Having an infrastructure that values and empowers mothering means that everyone shares the burden of child-rearing to help promote “spiritual equality.” It means that the acts of nurturing and family responsibilities aren’t easily deflected, devalued or put only on one person to maintain. It means removing psychological and cultural barriers that stereotype mothers, women and family norms. It means positively supporting mothers in breastfeeding, pregnancy, education and work-life balance.

It means holding Taraweeh at home if that’s what helps everyone in the family experience the rewards of communal prayer. It means live streaming events from the mosque if that’s what helps more people benefit from traditional knowledge. It means including families in the Ramadan schedule, like organizing a special parent-child i’tikaaf. It means removing barriers so fathers can enjoy and instruct their children. It means means establishing and promoting “family friendly” and “child friendly” mosques. It means changing the geography of the mosque to include spaces for those who want solitary worship and shared family experiences. It means so very much to the women and mothers who crave community and access to spiritual development.
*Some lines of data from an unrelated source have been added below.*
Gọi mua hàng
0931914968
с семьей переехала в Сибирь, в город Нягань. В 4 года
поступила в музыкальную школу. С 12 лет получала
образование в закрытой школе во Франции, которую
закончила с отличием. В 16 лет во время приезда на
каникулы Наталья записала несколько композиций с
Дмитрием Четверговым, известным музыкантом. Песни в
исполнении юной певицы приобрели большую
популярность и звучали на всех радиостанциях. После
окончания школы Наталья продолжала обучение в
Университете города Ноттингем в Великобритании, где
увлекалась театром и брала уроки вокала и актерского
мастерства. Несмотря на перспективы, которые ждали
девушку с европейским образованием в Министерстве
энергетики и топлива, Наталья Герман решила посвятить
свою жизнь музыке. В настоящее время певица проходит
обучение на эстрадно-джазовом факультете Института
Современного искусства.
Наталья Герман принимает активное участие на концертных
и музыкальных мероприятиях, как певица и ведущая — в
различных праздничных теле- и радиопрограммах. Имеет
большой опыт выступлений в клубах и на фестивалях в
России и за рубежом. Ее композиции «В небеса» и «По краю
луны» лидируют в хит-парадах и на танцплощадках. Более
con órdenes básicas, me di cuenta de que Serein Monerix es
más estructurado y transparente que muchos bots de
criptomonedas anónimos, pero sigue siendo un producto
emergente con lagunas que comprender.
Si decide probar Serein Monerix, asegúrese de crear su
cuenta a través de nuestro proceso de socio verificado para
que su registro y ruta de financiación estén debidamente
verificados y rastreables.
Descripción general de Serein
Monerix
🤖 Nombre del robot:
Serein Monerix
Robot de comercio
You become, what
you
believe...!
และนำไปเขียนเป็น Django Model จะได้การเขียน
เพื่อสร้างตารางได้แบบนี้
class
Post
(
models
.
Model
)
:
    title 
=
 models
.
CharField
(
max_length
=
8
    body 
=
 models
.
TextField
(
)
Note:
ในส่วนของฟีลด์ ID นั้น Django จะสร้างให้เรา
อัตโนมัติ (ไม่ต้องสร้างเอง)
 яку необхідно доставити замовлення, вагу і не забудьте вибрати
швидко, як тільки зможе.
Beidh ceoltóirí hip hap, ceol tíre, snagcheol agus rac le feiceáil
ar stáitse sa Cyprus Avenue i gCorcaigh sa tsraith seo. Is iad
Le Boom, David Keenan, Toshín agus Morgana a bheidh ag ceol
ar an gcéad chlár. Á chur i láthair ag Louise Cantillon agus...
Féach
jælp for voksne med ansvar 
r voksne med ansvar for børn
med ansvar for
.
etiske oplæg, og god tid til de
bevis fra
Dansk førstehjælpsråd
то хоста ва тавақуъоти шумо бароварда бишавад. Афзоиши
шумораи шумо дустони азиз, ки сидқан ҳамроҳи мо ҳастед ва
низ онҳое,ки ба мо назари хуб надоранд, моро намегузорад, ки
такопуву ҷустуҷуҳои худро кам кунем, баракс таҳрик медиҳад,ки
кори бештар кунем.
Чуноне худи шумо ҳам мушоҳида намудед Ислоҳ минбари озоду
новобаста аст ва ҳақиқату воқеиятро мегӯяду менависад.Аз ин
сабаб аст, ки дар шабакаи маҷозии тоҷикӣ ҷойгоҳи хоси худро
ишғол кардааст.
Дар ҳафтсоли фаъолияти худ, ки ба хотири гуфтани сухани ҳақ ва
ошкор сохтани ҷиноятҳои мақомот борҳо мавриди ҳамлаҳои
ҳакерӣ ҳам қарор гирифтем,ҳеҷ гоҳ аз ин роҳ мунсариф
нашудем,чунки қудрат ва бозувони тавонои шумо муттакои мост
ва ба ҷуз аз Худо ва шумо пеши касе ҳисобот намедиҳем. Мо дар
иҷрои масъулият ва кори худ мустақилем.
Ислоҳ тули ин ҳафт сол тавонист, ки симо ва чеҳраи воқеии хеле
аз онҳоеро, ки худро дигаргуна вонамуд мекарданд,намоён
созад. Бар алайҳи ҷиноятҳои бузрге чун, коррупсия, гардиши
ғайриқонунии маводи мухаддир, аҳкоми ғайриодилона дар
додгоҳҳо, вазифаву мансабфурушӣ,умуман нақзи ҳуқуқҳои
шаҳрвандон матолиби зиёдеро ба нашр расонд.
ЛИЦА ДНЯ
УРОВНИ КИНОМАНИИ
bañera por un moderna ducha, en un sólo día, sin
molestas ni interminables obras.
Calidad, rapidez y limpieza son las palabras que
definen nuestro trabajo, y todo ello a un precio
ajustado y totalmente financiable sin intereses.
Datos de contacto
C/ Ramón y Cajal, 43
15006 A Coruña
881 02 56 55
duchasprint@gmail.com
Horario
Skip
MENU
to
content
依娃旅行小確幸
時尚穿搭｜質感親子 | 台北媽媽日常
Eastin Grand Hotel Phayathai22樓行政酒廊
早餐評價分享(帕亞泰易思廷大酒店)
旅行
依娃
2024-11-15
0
Not everyone has the benefit of relying on an extended family. Not everyone wants to find solace or support in their community. Many feel positively that strict divisions of labour along gender lines is what works best for them, their family, and their spirituality. Husbands, uncles, brothers, sons and grandfathers work hard to support their families monetarily, socially and spiritually. Individuals approach God in unique and beautiful ways. But as we saw in the reaction to Asiah Kelley’s amazing post on Mothering Spirituality, women and mothers are feeling spiritually alienated and isolated.

Recognizing this issue cannot simply be solved by guilting mothers into accepting a status quo that isn’t supporting their faith. We need to learn how to negotiate family responsibilities, create truly inclusive spaces for women and mothers in mosques, and develop patience to find self-worth in the small actions of motherhood that can bring us closer to God. Because everyone can benefit from empowered mothering.